“We don’t have a lot of legal recourse against the platforms, so clenching their fists was really futile,” said Ed Ternan. Read also MLB in Brief: Rehabilitation for Noah Syndergaard | Max Scherzer on fire On September 27, DEA administrator Anne Milgram said social media companies were not doing enough to stop the sale of counterfeit pills on their platforms. The announcement comes less than a week after NBC News featured eight parents whose children had died after taking a single pill containing fentanyl purchased on Snapchat. “We are determined to remove illegal drug sales from our platform. “We have heard devastating stories from families affected by this crisis, including cases where counterfeit pills containing fentanyl were purchased from drug dealers on Snapchat,” Snapchat’s parent company Snap said in a post. These pills are widely available on social media platforms, including Snapchat, and 2 in 5 of those seized and tested in the United States contain enough fentanyl to kill, according to a warning issued by the Drug Enforcement Administration last month.

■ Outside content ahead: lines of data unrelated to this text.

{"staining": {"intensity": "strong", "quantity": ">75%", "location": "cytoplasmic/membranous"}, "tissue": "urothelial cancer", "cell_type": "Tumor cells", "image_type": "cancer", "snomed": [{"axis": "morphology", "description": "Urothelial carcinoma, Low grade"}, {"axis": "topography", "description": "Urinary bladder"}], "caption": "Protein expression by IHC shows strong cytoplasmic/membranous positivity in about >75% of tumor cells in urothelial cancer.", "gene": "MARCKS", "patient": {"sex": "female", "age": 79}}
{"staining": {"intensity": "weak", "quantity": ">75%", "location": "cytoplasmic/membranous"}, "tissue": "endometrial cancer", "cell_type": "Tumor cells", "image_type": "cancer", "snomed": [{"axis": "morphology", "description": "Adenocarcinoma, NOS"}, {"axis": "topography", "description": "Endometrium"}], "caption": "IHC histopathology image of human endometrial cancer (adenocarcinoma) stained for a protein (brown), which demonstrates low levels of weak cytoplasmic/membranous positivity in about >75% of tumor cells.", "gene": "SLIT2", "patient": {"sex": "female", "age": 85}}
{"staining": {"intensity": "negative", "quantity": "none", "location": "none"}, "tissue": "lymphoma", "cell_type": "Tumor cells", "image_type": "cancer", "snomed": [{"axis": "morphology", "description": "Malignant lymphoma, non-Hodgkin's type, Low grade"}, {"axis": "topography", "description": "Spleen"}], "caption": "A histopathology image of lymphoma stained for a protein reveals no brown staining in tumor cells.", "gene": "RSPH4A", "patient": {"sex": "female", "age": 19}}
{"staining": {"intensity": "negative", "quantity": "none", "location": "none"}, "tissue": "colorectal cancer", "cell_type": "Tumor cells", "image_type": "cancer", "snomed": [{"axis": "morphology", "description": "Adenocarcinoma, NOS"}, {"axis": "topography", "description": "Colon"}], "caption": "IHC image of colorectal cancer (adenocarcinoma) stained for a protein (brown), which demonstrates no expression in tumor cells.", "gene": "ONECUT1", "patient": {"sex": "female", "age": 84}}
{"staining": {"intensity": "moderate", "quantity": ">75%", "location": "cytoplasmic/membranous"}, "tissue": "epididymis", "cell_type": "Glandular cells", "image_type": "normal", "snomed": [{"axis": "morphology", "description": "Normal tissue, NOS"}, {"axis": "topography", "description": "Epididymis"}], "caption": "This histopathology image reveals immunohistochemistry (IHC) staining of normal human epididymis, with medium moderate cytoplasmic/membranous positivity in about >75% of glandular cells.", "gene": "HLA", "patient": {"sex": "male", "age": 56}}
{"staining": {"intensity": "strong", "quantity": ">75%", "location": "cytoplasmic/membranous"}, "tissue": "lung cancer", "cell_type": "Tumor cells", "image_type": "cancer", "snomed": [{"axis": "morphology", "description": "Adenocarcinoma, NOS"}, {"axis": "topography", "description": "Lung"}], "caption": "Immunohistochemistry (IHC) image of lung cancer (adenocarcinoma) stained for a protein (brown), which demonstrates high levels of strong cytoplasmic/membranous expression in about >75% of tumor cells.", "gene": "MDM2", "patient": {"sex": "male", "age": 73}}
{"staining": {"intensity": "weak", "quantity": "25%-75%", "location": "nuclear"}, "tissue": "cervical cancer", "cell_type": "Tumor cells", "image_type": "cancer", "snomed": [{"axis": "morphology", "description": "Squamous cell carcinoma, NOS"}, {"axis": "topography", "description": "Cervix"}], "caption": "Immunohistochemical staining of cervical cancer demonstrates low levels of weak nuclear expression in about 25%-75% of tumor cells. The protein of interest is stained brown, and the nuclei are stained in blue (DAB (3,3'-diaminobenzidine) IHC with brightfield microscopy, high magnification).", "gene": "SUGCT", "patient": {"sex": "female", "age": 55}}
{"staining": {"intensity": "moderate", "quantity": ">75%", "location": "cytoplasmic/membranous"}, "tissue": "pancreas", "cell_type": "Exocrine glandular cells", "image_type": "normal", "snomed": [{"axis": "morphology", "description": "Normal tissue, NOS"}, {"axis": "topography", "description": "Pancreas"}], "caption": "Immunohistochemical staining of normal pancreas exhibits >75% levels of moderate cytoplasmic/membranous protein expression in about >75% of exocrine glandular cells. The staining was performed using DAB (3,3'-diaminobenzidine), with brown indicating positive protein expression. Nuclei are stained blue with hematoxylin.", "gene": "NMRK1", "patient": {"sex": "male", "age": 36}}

Educational in-app called Heads Up focused on the dangers of fentanyl and counterfeit pills.Ĭounterfeit prescription pills that look like legitimate drugs, such as Percocet, Ox圜ontin, or Xanax, but actually contain a lethal dose of the potent synthetic opioid fentanyl have been linked to a spate of deaths in the United States in recent years.


The company said it improved the automated systems it uses to detect the sale of illegal drugs on the app, hired more people to respond to law enforcement data requests during criminal investigations, and developed a portal. The tools aim to warn users of the dangers of these pills in an effort to protect its community from the “devastating impacts of the fentanyl crisis,” the company said Thursday.

#Snapchat boosting efforts root out drug crack#
Snapchat has developed new educational tools and content to crack down on selling deadly counterfeit pills on the messaging app.